Simply put, Beaverton did whatever it so pleased offensively. Despite an interception, a missed field goal and two turnovers on downs, the Beavers racked up 518 total yards of offense, 238 of which came on the ground. McRae was the star, gashing the Falcons for 197 yards and two scores on 19 carries. On Beaverton's first play of the second half, the Beaver offensive line opened a gaping hole along the left side and McRae zipped through it with a flurry of quick, powerful strides that sent him past the second level of the Liberty defense down to the Falcon 11. Two plays later the running back punctuated his work with a one-yard lunge across the goaline to give Beaverton a 20-13 lead with 8:44 to go in the third. McRae was ruthless, decisive and energetic toting the rock, bouncing up after every hit with verve and excitement.
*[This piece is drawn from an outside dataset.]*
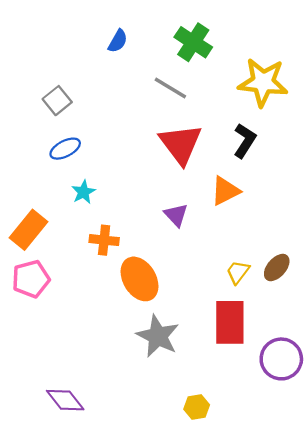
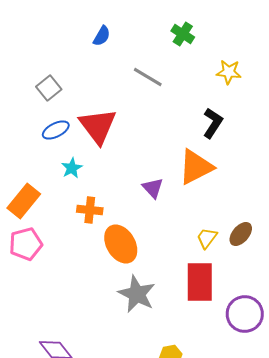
green cross: (193, 42) -> (183, 34), moved, size x0.7
yellow star: (263, 82) -> (229, 72), size x0.6
red triangle: (181, 144) -> (98, 126), moved
orange triangle: (225, 191) -> (196, 167), size x1.4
Cazares, Leon Phandouangsy, Joziah Perdido and Miguel Solares were Beaverton's lifeblood upfront, providing Budke plenty of time in the pocket when he dropped back to pass and ethering the line of scrimmage for McRae and McKenna to move.
"Coming into the huddle, you could see they were juiced," Davidson said. "They stepped it up this week in practice and it showed. We ran the hell out of the ball today and when we do that, our receivers are going to get open on pass plays. We got into a good rhythm."
Indeed, Budke, Walker, Davidson, McKenna and Cristian Gonzalez all were on the same page in the passing game. Walker was a walking mismatch, catching both of his touchdowns inside the 10-yard line en route to eight catches for 114 yards. Davidson (four catches for 57 yards) had a big 37-yard catch late in the second quarter that set up a 13-yard touchdown screen pass to McRae that tied the game up 13-13 going into the half. Gonzalez's 40-yard haul in the first quarter led to Walker's first score. Budke (21-for-33, 280 yards, four scores) was the ringmaster, taking accurate, timely shots downfield, putting enough air under the ball for his playmakers to get a bead on it, or slinging short ropes that allowed Walker and company to run after the catch. With McRae emerging, the offensive line mauling and the passing game clicking early in the season, Beaverton's offense is going to be a problem in the Metro League and state at-large.
"Our offense is one of the best in the state," McKenna said. "We just have so many dudes that can make plays."